◆ **PROMPT**: Reproduce everything from the line containing "pose: elev=256.6 azim=343.7" down to the final line below, both ends included, without any changes.
⟨
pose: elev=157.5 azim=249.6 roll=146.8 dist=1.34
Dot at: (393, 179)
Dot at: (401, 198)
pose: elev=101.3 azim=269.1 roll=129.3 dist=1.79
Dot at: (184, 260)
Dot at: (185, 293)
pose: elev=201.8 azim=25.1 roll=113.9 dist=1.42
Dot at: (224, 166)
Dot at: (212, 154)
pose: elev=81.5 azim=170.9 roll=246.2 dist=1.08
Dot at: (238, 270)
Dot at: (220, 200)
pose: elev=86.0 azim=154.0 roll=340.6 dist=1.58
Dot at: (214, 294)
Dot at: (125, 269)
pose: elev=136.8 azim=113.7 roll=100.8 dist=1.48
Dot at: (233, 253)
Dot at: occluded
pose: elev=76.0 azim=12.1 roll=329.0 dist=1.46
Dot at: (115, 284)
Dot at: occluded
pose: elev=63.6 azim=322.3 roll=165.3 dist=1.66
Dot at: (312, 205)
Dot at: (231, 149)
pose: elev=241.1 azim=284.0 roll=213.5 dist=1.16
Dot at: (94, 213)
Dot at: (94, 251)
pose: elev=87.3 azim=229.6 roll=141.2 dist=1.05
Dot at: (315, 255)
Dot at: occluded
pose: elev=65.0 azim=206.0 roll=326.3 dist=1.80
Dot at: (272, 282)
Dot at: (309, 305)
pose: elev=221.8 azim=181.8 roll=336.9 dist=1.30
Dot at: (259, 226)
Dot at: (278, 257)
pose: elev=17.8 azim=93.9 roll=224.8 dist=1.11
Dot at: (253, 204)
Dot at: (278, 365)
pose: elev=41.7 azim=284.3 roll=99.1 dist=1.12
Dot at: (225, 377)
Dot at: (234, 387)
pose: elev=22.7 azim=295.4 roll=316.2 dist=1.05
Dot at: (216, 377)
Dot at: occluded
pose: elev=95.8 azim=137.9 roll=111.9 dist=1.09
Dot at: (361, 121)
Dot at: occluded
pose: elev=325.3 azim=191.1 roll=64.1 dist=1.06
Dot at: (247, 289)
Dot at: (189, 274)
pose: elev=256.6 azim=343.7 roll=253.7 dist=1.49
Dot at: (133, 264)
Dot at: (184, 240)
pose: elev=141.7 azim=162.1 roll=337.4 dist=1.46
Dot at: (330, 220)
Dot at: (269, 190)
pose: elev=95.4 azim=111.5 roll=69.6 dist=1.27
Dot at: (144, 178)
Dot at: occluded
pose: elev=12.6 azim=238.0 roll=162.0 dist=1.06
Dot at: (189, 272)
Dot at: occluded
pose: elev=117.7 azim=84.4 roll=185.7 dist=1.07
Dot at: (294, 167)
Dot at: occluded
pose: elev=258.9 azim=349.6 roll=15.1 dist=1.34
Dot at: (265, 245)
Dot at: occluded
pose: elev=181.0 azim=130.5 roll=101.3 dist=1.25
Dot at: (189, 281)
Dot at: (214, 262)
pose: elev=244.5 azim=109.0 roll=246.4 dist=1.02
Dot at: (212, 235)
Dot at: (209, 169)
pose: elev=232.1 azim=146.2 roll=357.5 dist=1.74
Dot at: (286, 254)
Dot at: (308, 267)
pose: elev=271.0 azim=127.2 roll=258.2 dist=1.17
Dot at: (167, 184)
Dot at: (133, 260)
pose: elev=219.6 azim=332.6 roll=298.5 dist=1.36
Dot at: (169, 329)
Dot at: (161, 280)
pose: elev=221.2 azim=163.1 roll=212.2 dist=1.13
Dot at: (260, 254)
⟩
◆ **EXERCISE RESPONSE**:
pose: elev=256.6 azim=343.7 roll=253.7 dist=1.49
Dot at: (133, 264)
Dot at: (184, 240)
pose: elev=141.7 azim=162.1 roll=337.4 dist=1.46
Dot at: (330, 220)
Dot at: (269, 190)
pose: elev=95.4 azim=111.5 roll=69.6 dist=1.27
Dot at: (144, 178)
Dot at: occluded
pose: elev=12.6 azim=238.0 roll=162.0 dist=1.06
Dot at: (189, 272)
Dot at: occluded
pose: elev=117.7 azim=84.4 roll=185.7 dist=1.07
Dot at: (294, 167)
Dot at: occluded
pose: elev=258.9 azim=349.6 roll=15.1 dist=1.34
Dot at: (265, 245)
Dot at: occluded
pose: elev=181.0 azim=130.5 roll=101.3 dist=1.25
Dot at: (189, 281)
Dot at: (214, 262)
pose: elev=244.5 azim=109.0 roll=246.4 dist=1.02
Dot at: (212, 235)
Dot at: (209, 169)
pose: elev=232.1 azim=146.2 roll=357.5 dist=1.74
Dot at: (286, 254)
Dot at: (308, 267)
pose: elev=271.0 azim=127.2 roll=258.2 dist=1.17
Dot at: (167, 184)
Dot at: (133, 260)
pose: elev=219.6 azim=332.6 roll=298.5 dist=1.36
Dot at: (169, 329)
Dot at: (161, 280)
pose: elev=221.2 azim=163.1 roll=212.2 dist=1.13
Dot at: (260, 254)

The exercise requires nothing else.